At the age of 10, Enrique Metinides was given a brownie box camera by his father. The Brownie, launched in 1900, was a very basic cardboard box camera with a simple meniscus lens that took 2 1/4-inch square pictures on 117 roll film. Taking to the streets of the San Cosme neighbourhood of Mexico City where he lived, he began following grisly crime scenes: car crashes, street stabbings, shootings, suicides and murders.
At the age of thirteen Metinides became an unpaid assistant to the crime photographer at La Prensa (The Press), joining him on shoots in fire trucks, Red Cross ambulances and police cars, and gaining the nickname El Niño (the boy) from the regular press photographers.
While today the authorities restrict access to such scenes, back then it was still possible for a photographer to approach the scene of an accident or crime.

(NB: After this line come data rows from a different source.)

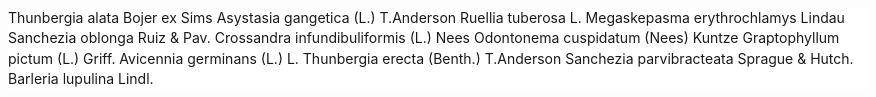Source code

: </td>
</tr>
<tr>
<td style="text-align:left;">
Thunbergia alata Bojer ex Sims
</td>
</tr>
<tr>
<td style="text-align:left;">
Asystasia gangetica (L.) T.Anderson
</td>
</tr>
<tr>
<td style="text-align:left;">
Ruellia tuberosa L.
</td>
</tr>
<tr>
<td style="text-align:left;">
Megaskepasma erythrochlamys Lindau
</td>
</tr>
<tr>
<td style="text-align:left;">
Sanchezia oblonga Ruiz & Pav.
</td>
</tr>
<tr>
<td style="text-align:left;">
Crossandra infundibuliformis (L.) Nees
</td>
</tr>
<tr>
<td style="text-align:left;">
Odontonema cuspidatum (Nees) Kuntze
</td>
</tr>
<tr>
<td style="text-align:left;">
Graptophyllum pictum (L.) Griff.
</td>
</tr>
<tr>
<td style="text-align:left;">
Avicennia germinans (L.) L.
</td>
</tr>
<tr>
<td style="text-align:left;">
Thunbergia erecta (Benth.) T.Anderson
</td>
</tr>
<tr>
<td style="text-align:left;">
Sanchezia parvibracteata Sprague & Hutch.
</td>
</tr>
<tr>
<td style="text-align:left;">
Barleria lupulina Lindl.
</td>
</tr>
<tr>
<td style="text-align:left;">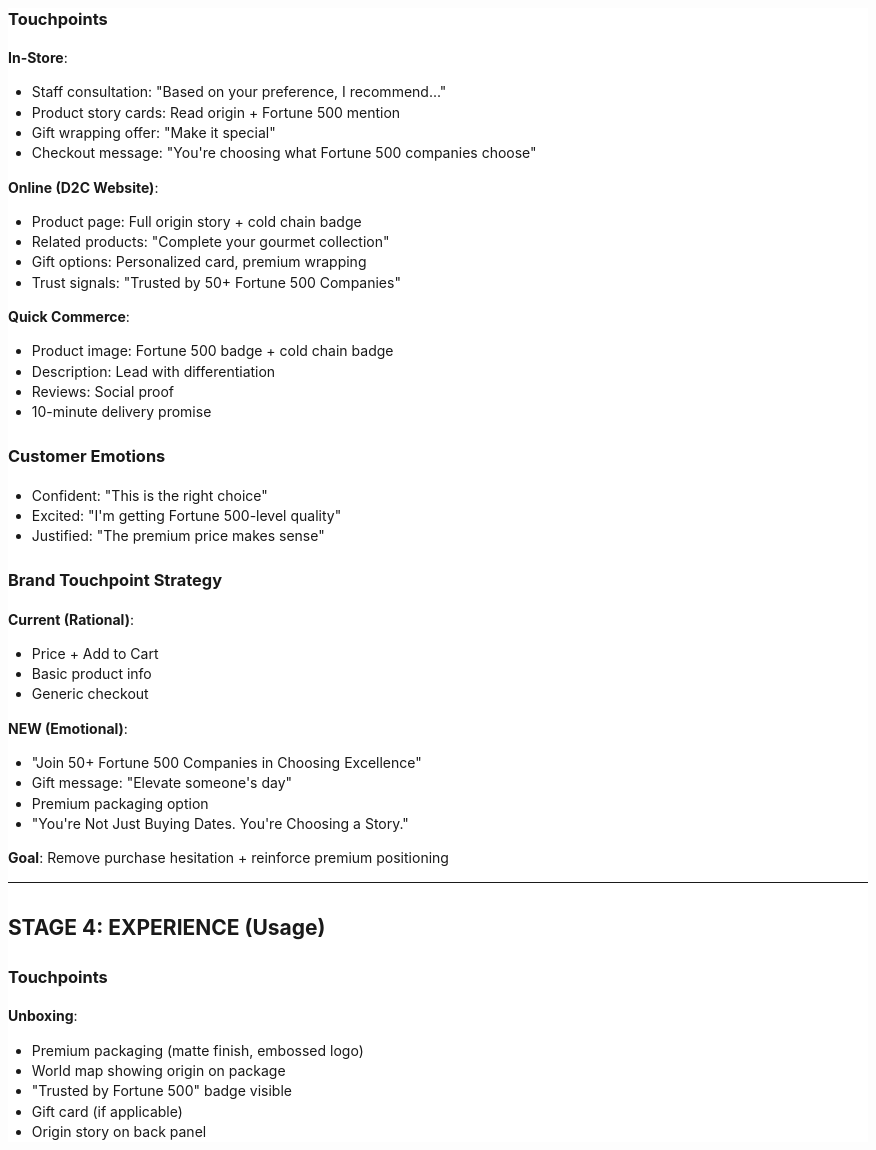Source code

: ### Touchpoints

**In-Store**:
- Staff consultation: "Based on your preference, I recommend..."
- Product story cards: Read origin + Fortune 500 mention
- Gift wrapping offer: "Make it special"
- Checkout message: "You're choosing what Fortune 500 companies choose"

**Online (D2C Website)**:
- Product page: Full origin story + cold chain badge
- Related products: "Complete your gourmet collection"
- Gift options: Personalized card, premium wrapping
- Trust signals: "Trusted by 50+ Fortune 500 Companies"

**Quick Commerce**:
- Product image: Fortune 500 badge + cold chain badge
- Description: Lead with differentiation
- Reviews: Social proof
- 10-minute delivery promise

### Customer Emotions
- Confident: "This is the right choice"
- Excited: "I'm getting Fortune 500-level quality"
- Justified: "The premium price makes sense"

### Brand Touchpoint Strategy

**Current (Rational)**:
- Price + Add to Cart
- Basic product info
- Generic checkout

**NEW (Emotional)**:
- "Join 50+ Fortune 500 Companies in Choosing Excellence"
- Gift message: "Elevate someone's day"
- Premium packaging option
- "You're Not Just Buying Dates. You're Choosing a Story."

**Goal**: Remove purchase hesitation + reinforce premium positioning

---

## STAGE 4: EXPERIENCE (Usage)

### Touchpoints

**Unboxing**:
- Premium packaging (matte finish, embossed logo)
- World map showing origin on package
- "Trusted by Fortune 500" badge visible
- Gift card (if applicable)
- Origin story on back panel
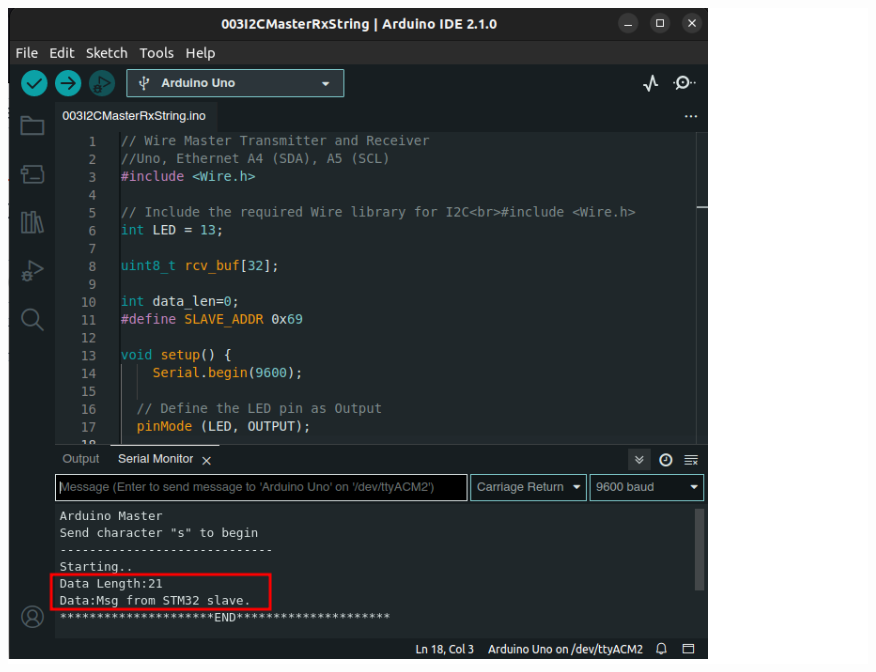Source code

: 

<img src="img/i2c-application-4-testing-arduino-ide.png" alt="i2c-application-4-testing-arduino-ide" width="700">
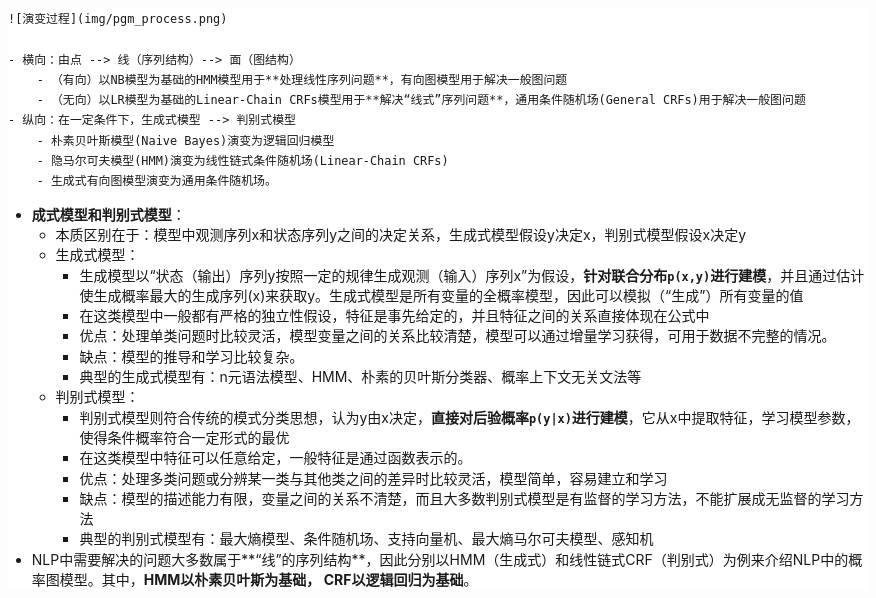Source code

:     ![演变过程](img/pgm_process.png)
    
    - 横向：由点 --> 线（序列结构）--> 面（图结构）
        - （有向）以NB模型为基础的HMM模型用于**处理线性序列问题**，有向图模型用于解决一般图问题
        - （无向）以LR模型为基础的Linear-Chain CRFs模型用于**解决“线式”序列问题**，通用条件随机场(General CRFs)用于解决一般图问题
    - 纵向：在一定条件下，生成式模型 --> 判别式模型
        - 朴素贝叶斯模型(Naive Bayes)演变为逻辑回归模型
        - 隐马尔可夫模型(HMM)演变为线性链式条件随机场(Linear-Chain CRFs)
        - 生成式有向图模型演变为通用条件随机场。
 - **成式模型和判别式模型**：
    - 本质区别在于：模型中观测序列x和状态序列y之间的决定关系，生成式模型假设y决定x，判别式模型假设x决定y
    - 生成式模型：
        - 生成模型以“状态（输出）序列y按照一定的规律生成观测（输入）序列x”为假设，**针对联合分布`p(x,y)`进行建模**，并且通过估计使生成概率最大的生成序列(x)来获取y。生成式模型是所有变量的全概率模型，因此可以模拟（“生成”）所有变量的值
        - 在这类模型中一般都有严格的独立性假设，特征是事先给定的，并且特征之间的关系直接体现在公式中
        - 优点：处理单类问题时比较灵活，模型变量之间的关系比较清楚，模型可以通过增量学习获得，可用于数据不完整的情况。
        - 缺点：模型的推导和学习比较复杂。
        - 典型的生成式模型有：n元语法模型、HMM、朴素的贝叶斯分类器、概率上下文无关文法等
    - 判别式模型：
        - 判别式模型则符合传统的模式分类思想，认为y由x决定，**直接对后验概率`p(y|x)`进行建模**，它从x中提取特征，学习模型参数，使得条件概率符合一定形式的最优
        - 在这类模型中特征可以任意给定，一般特征是通过函数表示的。
        - 优点：处理多类问题或分辨某一类与其他类之间的差异时比较灵活，模型简单，容易建立和学习
        - 缺点：模型的描述能力有限，变量之间的关系不清楚，而且大多数判别式模型是有监督的学习方法，不能扩展成无监督的学习方法
        - 典型的判别式模型有：最大熵模型、条件随机场、支持向量机、最大熵马尔可夫模型、感知机
 - NLP中需要解决的问题大多数属于**“线”的序列结构**，因此分别以HMM（生成式）和线性链式CRF（判别式）为例来介绍NLP中的概率图模型。其中，**HMM以朴素贝叶斯为基础， CRF以逻辑回归为基础**。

Metinides photographed his first dead body and published his first photograph when he was only twelve years old.
This colour print titled ‘Mexico City, April 29, 1979’, along with its certificate of authenticity, will be offered for sale by auction on Wednesday 1 November. The tragic scene captured by Metinides is that of Adela Legarreta Rivas, a Mexican journalist. Rivas had visited a beauty parlour where she had her hair and nails done in preparation for a press conference later that day. On her way home she was hit and killed by a white Datsun on Avenida Chapultepec.
During his fifty year career as a photojournalist Metinides never once left Mexico. He has won numerous awards and his work has been exhibited internationally, including The Museum of Modern Art in New York and The Photographers’ Gallery in London.